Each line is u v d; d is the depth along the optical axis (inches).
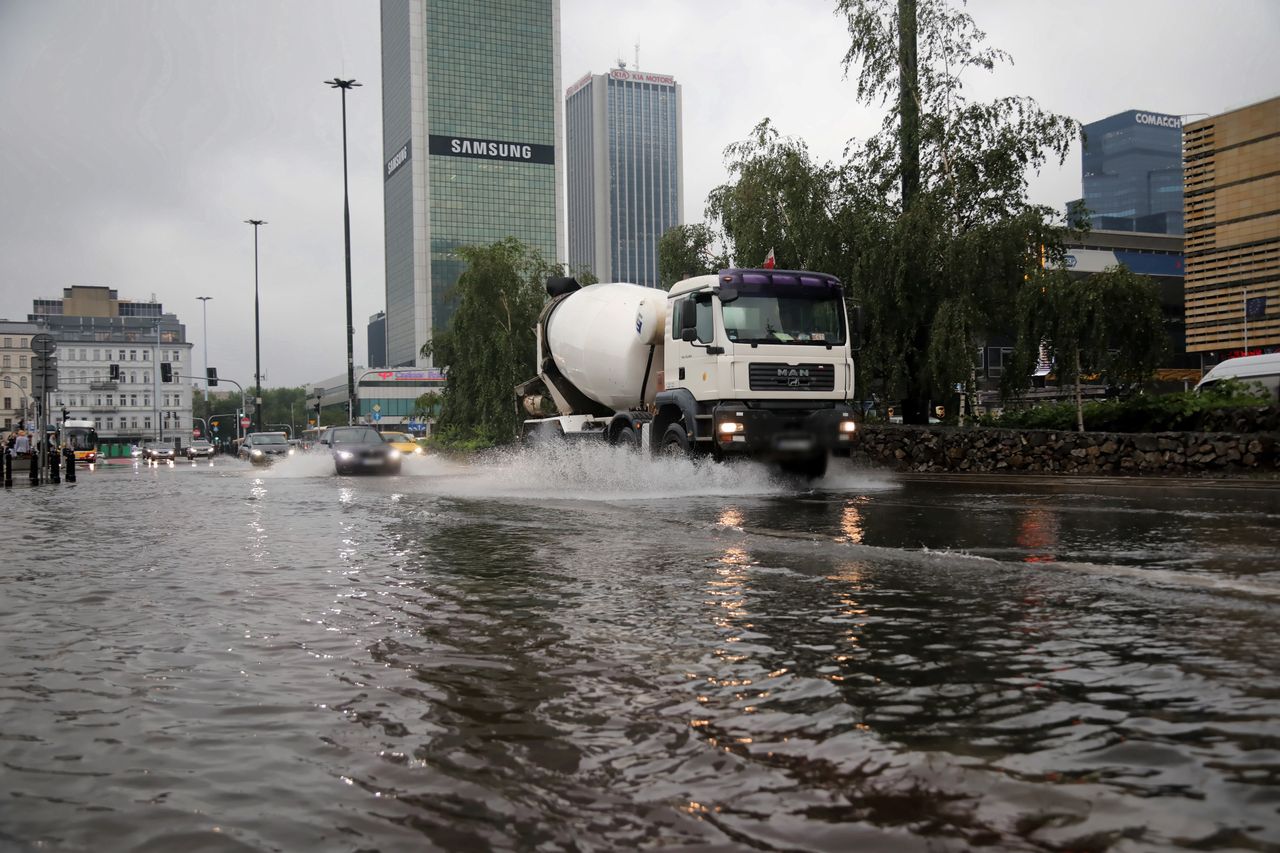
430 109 6456.7
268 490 730.8
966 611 164.9
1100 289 765.3
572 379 727.1
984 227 784.9
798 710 106.5
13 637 161.6
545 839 72.4
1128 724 97.3
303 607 188.1
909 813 75.2
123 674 132.6
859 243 824.3
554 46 6747.1
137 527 404.2
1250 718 98.2
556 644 147.6
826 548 260.7
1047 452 665.6
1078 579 195.8
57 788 86.4
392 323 7066.9
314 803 81.4
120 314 5964.6
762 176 911.7
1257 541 253.0
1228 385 676.1
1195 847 67.2
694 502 459.2
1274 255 3715.6
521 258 1405.0
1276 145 3693.4
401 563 255.8
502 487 678.5
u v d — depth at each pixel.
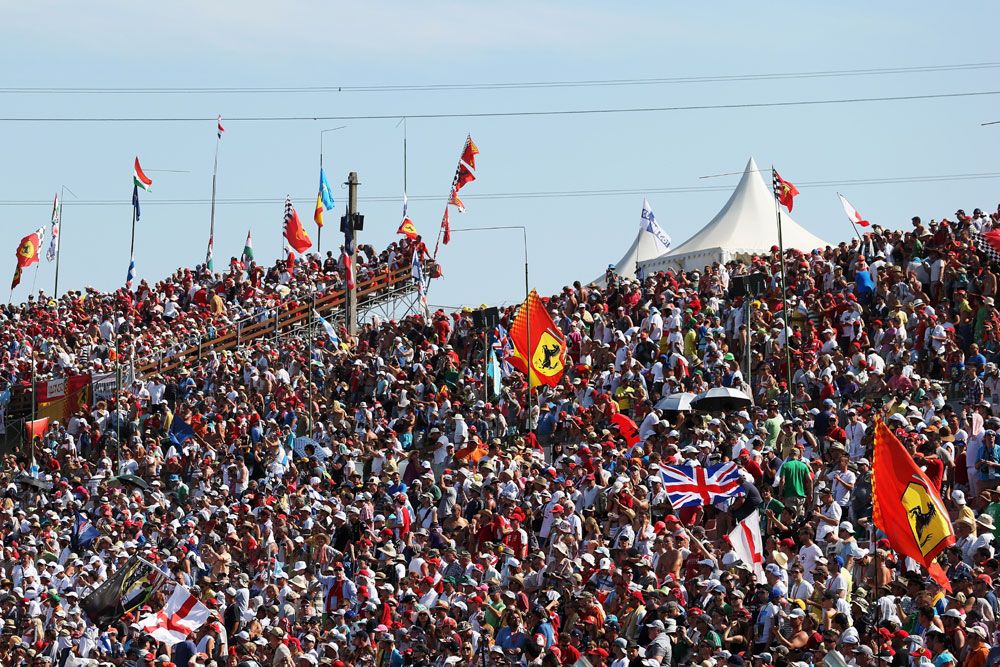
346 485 153.25
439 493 142.88
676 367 162.00
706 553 111.88
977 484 119.94
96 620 135.88
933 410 135.25
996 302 160.62
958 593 96.06
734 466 121.31
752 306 166.00
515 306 197.12
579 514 131.12
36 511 171.50
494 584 120.62
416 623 114.88
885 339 157.25
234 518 149.75
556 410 161.38
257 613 124.50
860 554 110.19
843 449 125.88
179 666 121.88
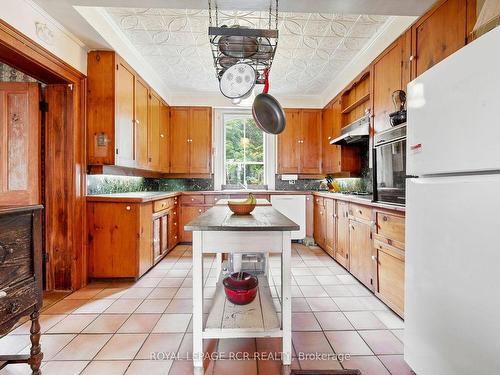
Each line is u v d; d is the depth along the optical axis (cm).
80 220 263
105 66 270
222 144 511
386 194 218
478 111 95
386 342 176
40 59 209
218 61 215
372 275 242
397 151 201
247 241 150
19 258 125
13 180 247
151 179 483
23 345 171
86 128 267
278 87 443
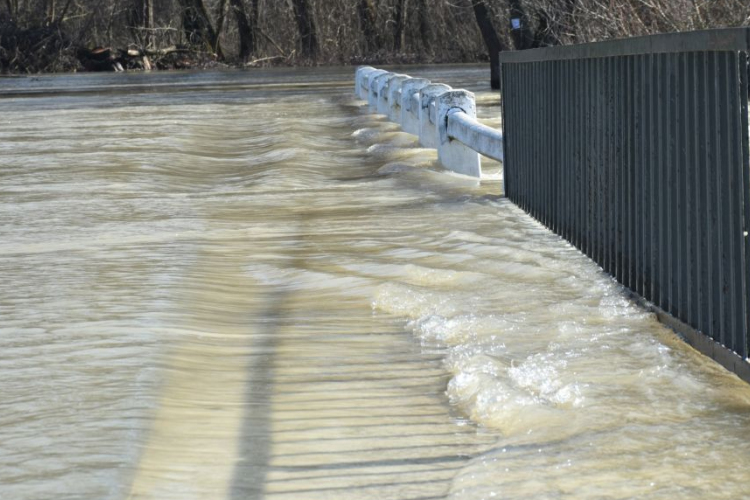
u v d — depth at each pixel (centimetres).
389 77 2484
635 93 712
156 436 486
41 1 7631
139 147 1878
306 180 1434
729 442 463
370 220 1070
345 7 7406
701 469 437
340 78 4812
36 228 1067
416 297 729
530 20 3581
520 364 585
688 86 614
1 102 3631
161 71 6800
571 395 527
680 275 633
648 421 493
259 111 2780
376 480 442
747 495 413
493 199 1172
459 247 903
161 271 842
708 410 505
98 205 1225
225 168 1642
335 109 2767
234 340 652
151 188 1381
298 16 7400
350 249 922
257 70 6550
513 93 1117
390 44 7431
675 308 645
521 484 429
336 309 723
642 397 524
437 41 7344
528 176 1059
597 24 2614
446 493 429
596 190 819
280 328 678
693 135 609
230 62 7431
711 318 587
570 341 623
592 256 836
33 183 1441
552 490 423
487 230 985
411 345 634
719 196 569
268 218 1112
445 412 523
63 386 554
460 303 715
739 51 539
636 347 606
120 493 423
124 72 6725
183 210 1179
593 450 459
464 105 1438
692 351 602
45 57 7031
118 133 2200
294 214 1135
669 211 646
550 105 959
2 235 1030
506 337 636
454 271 800
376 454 470
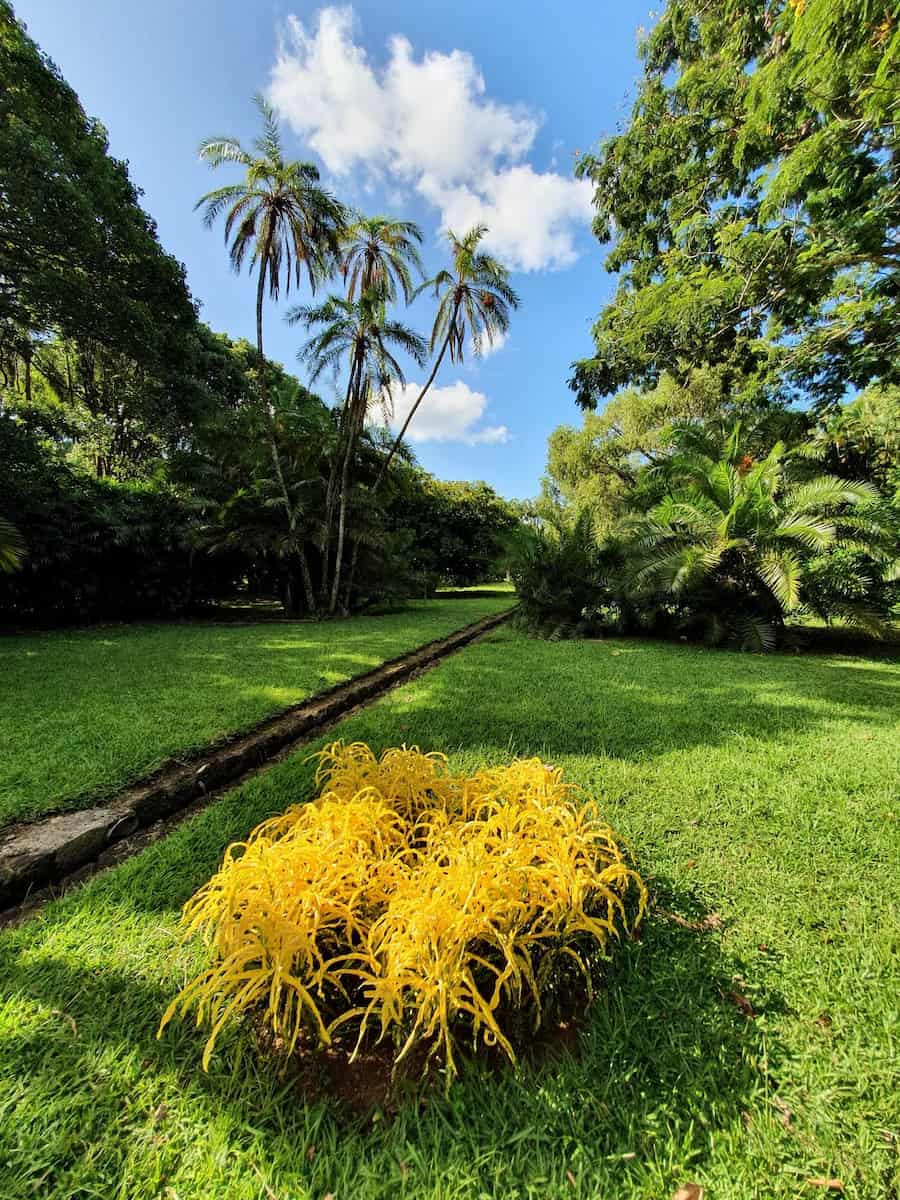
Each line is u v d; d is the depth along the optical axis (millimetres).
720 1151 921
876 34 3697
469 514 24750
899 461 8516
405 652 5996
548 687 4316
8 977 1309
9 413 10336
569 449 18797
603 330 7477
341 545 10766
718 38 5984
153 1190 868
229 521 10023
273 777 2527
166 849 1911
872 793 2291
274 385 16781
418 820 1650
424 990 1038
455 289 11117
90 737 2854
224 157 8938
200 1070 1067
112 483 9422
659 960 1354
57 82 8055
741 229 5734
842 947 1396
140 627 8453
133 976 1311
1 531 5656
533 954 1226
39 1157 909
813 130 5219
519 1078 1053
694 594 7387
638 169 6891
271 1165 904
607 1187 871
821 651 6762
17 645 6258
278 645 6418
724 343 6836
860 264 5758
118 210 8430
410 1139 951
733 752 2783
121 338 9352
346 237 10094
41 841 1856
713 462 7918
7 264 8234
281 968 1025
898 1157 897
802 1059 1082
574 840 1418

══════════

*Your objective*.
The material must be restated verbatim. Its pictures must be omitted.

*Written answer*.
Each line is u v d; d is the depth along the optical axis (inches).
430 109 6456.7
268 490 730.8
966 611 164.9
1100 289 765.3
572 379 727.1
984 227 784.9
798 710 106.5
13 637 161.6
545 839 72.4
1128 724 97.3
303 607 188.1
909 813 75.2
123 674 132.6
859 243 824.3
554 46 6747.1
137 527 404.2
1250 718 98.2
556 644 147.6
826 548 260.7
1047 452 665.6
1078 579 195.8
57 788 86.4
392 323 7066.9
314 803 81.4
120 314 5964.6
762 176 911.7
1257 541 253.0
1228 385 676.1
1195 847 67.2
694 502 459.2
1274 255 3715.6
521 258 1405.0
1276 145 3693.4
401 563 255.8
502 487 678.5
u v d — depth at each pixel.
346 485 153.25
439 493 142.88
676 367 162.00
706 553 111.88
977 484 119.94
96 620 135.88
933 410 135.25
996 302 160.62
958 593 96.06
734 466 121.31
752 306 166.00
515 306 197.12
579 514 131.12
36 511 171.50
494 584 120.62
416 623 114.88
885 339 157.25
234 518 149.75
556 410 161.38
257 613 124.50
860 554 110.19
843 449 125.88
179 666 121.88
Each line is u v d; d is the depth along the optical axis (cm).
80 220 263
105 66 270
222 144 511
386 194 218
478 111 95
386 342 176
40 59 209
218 61 215
372 275 242
397 151 201
247 241 150
19 258 125
13 180 247
151 179 483
23 345 171
86 128 267
278 87 443
u v d — depth at each pixel (centimetres).
389 77 2484
635 93 712
156 436 486
41 1 7631
139 147 1878
306 180 1434
729 442 463
370 220 1070
345 7 7406
701 469 437
340 78 4812
36 228 1067
416 297 729
530 20 3581
520 364 585
688 86 614
1 102 3631
161 71 6800
571 395 527
680 275 633
648 421 493
259 111 2780
376 480 442
747 495 413
493 199 1172
459 247 903
161 271 842
708 410 505
98 205 1225
225 168 1642
335 109 2767
234 340 652
151 188 1381
298 16 7400
350 249 922
257 70 6550
513 93 1117
390 44 7431
675 308 645
521 484 429
336 309 723
642 397 524
437 41 7344
528 176 1059
597 24 2614
446 493 429
596 190 819
280 328 678
693 135 609
230 62 7431
711 318 587
570 341 623
592 256 836
33 183 1441
552 490 423
487 230 985
411 345 634
719 196 569
268 218 1112
445 412 523
63 386 554
460 303 715
739 51 539
636 347 606
120 493 423
124 72 6725
183 210 1179
593 450 459
464 105 1438
692 351 602
45 57 7031
118 133 2200
294 214 1135
669 211 646
550 105 959
2 235 1030
506 337 636
454 271 800
376 454 470
Each line is u v d; d is the depth along the optical axis (millimetres).
720 1151 921
876 34 3697
469 514 24750
899 461 8516
405 652 5996
548 687 4316
8 977 1309
9 413 10336
569 449 18797
603 330 7477
341 545 10766
718 38 5984
153 1190 868
229 521 10023
273 777 2527
166 849 1911
872 793 2291
274 385 16781
418 820 1650
424 990 1038
455 289 11117
90 737 2854
224 157 8938
200 1070 1067
112 483 9422
659 960 1354
57 82 8055
741 229 5734
842 947 1396
140 627 8453
133 976 1311
1 531 5656
533 954 1226
39 1157 909
813 130 5219
519 1078 1053
694 594 7387
638 169 6891
271 1165 904
607 1187 871
821 651 6762
17 645 6258
278 645 6418
724 343 6836
860 264 5758
118 210 8430
410 1139 951
733 752 2783
121 338 9352
346 237 10094
41 841 1856
713 462 7918
7 264 8234
281 968 1025
898 1157 897
802 1059 1082
574 840 1418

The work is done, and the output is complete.